## Task instructions
In the listing below, the lines starting with the line with "15: 1.8 -> 1.756" and going on through the line with "512: 1.36 -> 1.315" are to be reproduced exactly, and only those.

## Material shown
++++++++

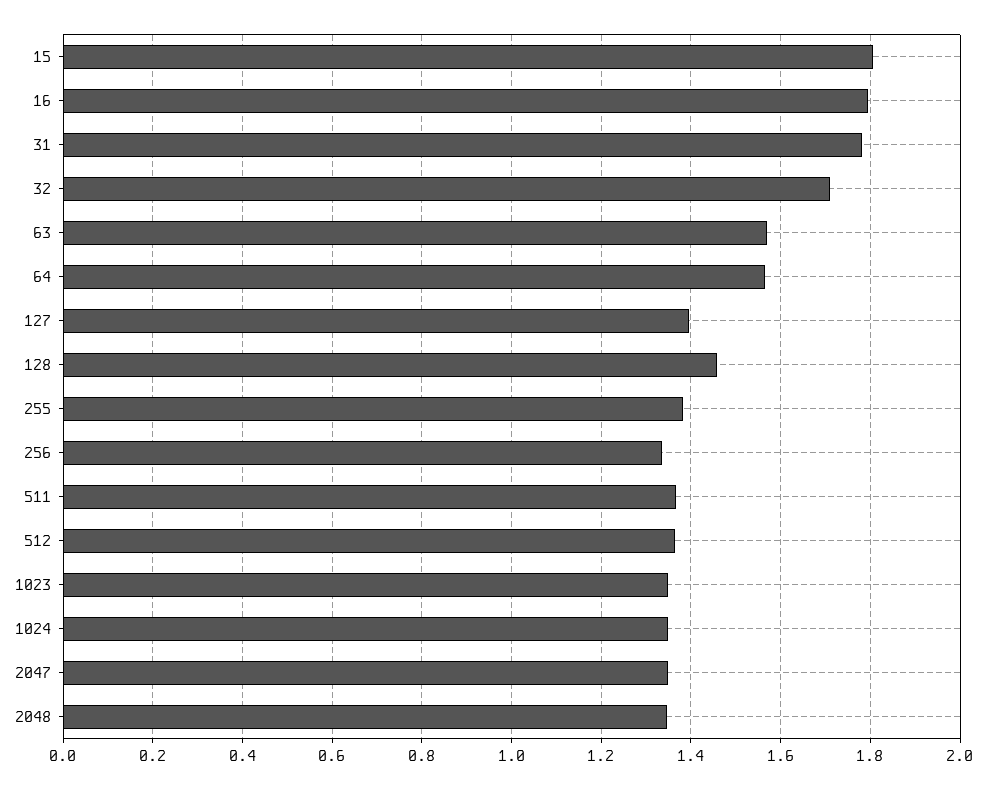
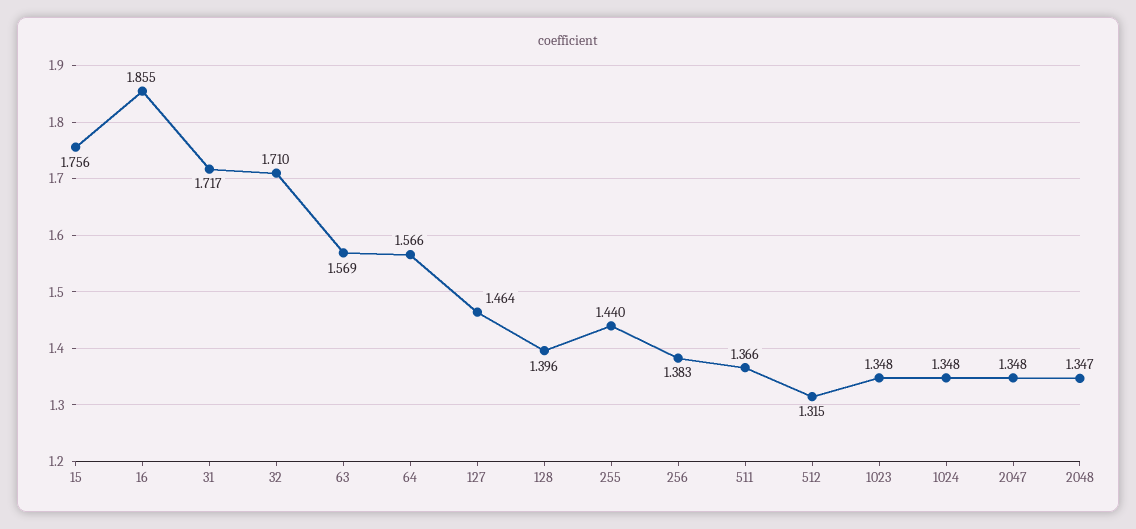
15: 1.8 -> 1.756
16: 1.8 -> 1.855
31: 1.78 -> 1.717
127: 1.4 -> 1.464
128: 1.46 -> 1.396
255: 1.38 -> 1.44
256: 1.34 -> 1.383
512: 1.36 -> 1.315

++++++++

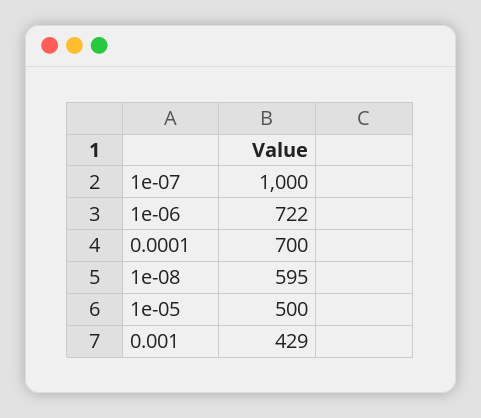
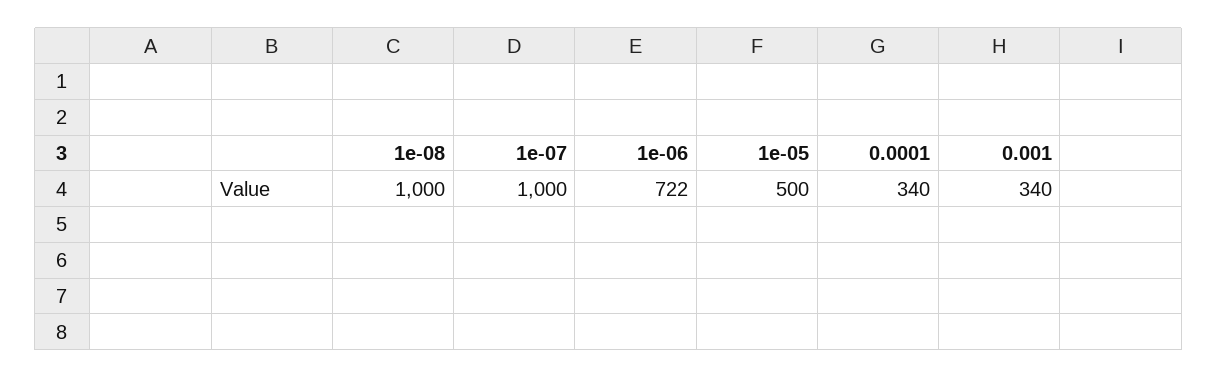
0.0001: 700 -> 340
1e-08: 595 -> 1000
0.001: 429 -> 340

++++++++

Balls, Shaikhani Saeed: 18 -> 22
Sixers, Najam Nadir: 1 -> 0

++++++++

## Response
15: 1.8 -> 1.756
16: 1.8 -> 1.855
31: 1.78 -> 1.717
127: 1.4 -> 1.464
128: 1.46 -> 1.396
255: 1.38 -> 1.44
256: 1.34 -> 1.383
512: 1.36 -> 1.315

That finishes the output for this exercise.